Susan Mango uses expensive equipment for her research at the Huntsman Cancer Institute, but with the drop in the economy she said it can be difficult to find funding for research.
Now, thanks to a $500,000 award from the John D. and Catherine T. MacArthur Foundation, Mango will have additional funding coming in for the next five years.
Mango received notice last week that she was one of 25 researchers from across the nation to be named a MacArthur Foundation Fellow.
“I was basically sitting in my office doing some very mundane work and got this call out of the blue,” she said. “It’s kind of a funny award. You don’t apply for it. You don’t even know you’ve been nominated.”
Just last week, Mango coauthored a study published in the Current Biology Journal about increasing the life span of worms.
Brad Cairns, an oncological sciences professor at the U, teaches a class with Mango and said he thinks the U nominated her for the award.
“I think she was selected for the creative way she thinks about solving important problems in developmental biology,” Cairns said. “She is a totally deserving winner8212;I’m thrilled for her.”
Cairns said Mango’s work has answered three different questions in developmental biology that don’t usually connect.
Mango has worked on how the body makes an organ, how an organism’s metabolism and feeding affects aging and how an organism chooses the head and tail when an embryo is fertilized.
“It’s the location of where the sperm enters the egg,” Cairn said. “It turns out, the sperm carries a special protein that ends up initiating change.”
The MacArthur Foundation hands out the five-year $500,000 awards every year to men and women in various professions. This year’s list has an eclectic selection of winners, including a novelist, a musical instrument inventor and an urban farmer.

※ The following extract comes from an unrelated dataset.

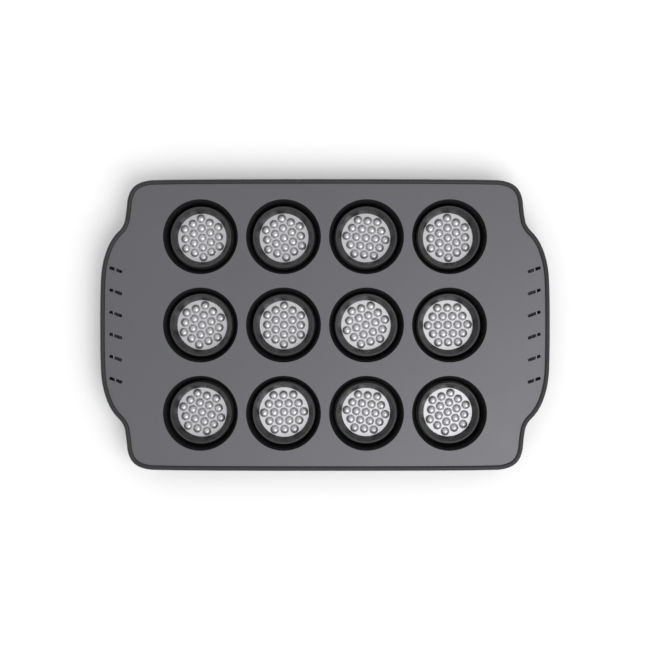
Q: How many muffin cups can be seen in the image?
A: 12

“The MacArthur Fellows Program celebrates extraordinarily creative individuals who inspire new heights in human achievement,” said Jonathan Fanton, president of the MacArthur Foundation, in a statement.

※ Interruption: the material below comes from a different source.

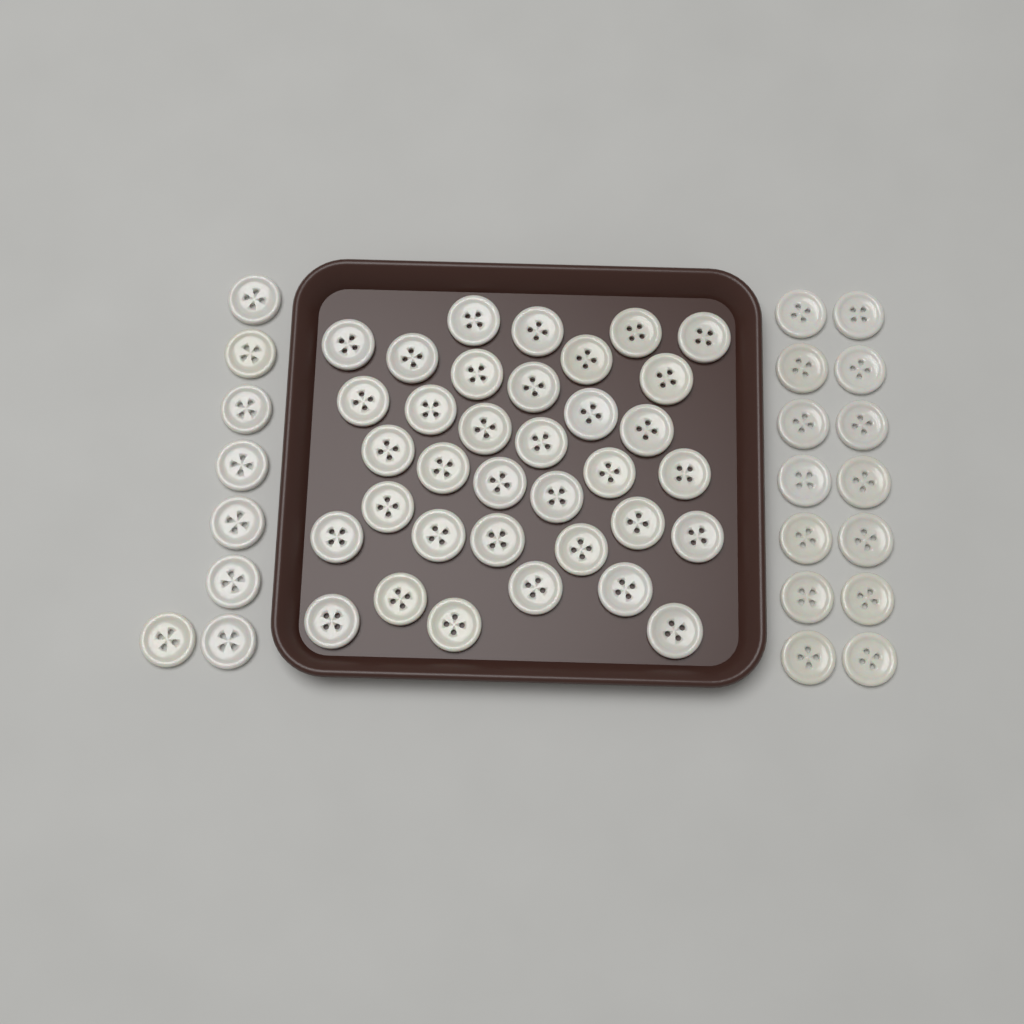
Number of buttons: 57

Mango also runs the Developmental Biology Training program that provides funding for student researchers. The program receives funding from the National Institutes of Health and helps students attend lectures to further their education.
The first payment for the award comes in January. Mango said she’s excited to use it.
“I’m still a little speechless,” Mango said. “It’s really delightful. In part, people like your research, which you don’t hear about as much in science.”